- **How to complete this task**
What you return must match the data below exactly, minus any pictures.
----- Available records -----
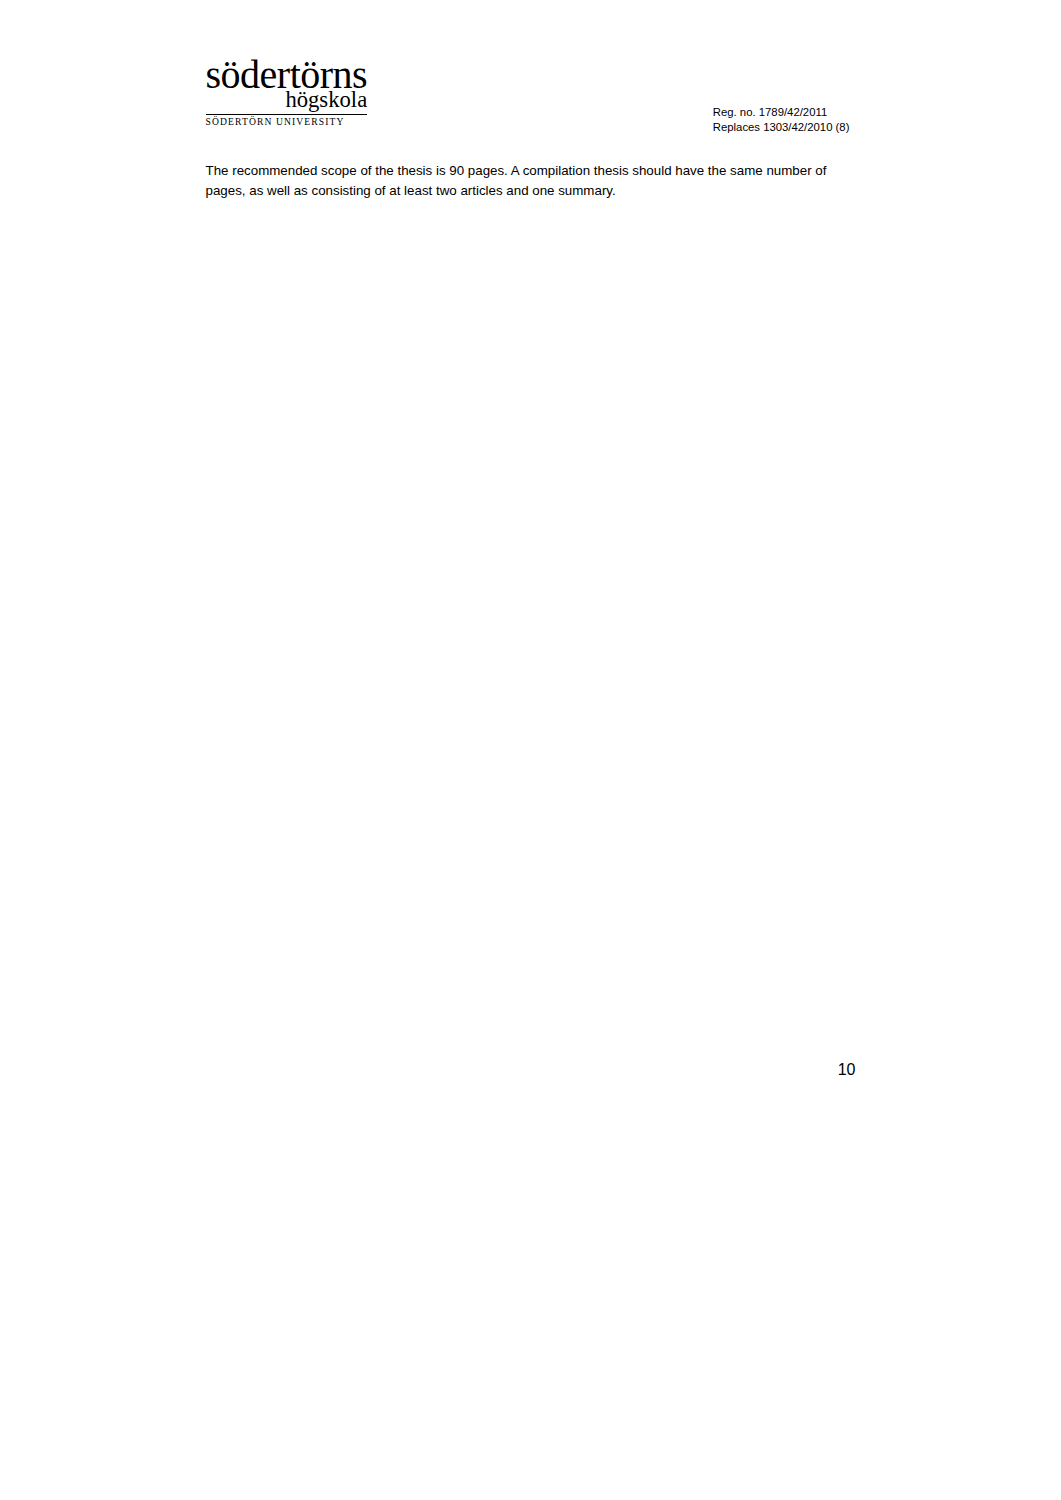södertörns högskola
SÖDERTÖRN UNIVERSITY
Reg. no. 1789/42/2011
Replaces 1303/42/2010 (8)
The recommended scope of the thesis is 90 pages. A compilation thesis should have the same number of pages, as well as consisting of at least two articles and one summary.
10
-----
- **Reply to the exercise**
södertörns högskola
SÖDERTÖRN UNIVERSITY
Reg. no. 1789/42/2011
Replaces 1303/42/2010 (8)
The recommended scope of the thesis is 90 pages. A compilation thesis should have the same number of pages, as well as consisting of at least two articles and one summary.
10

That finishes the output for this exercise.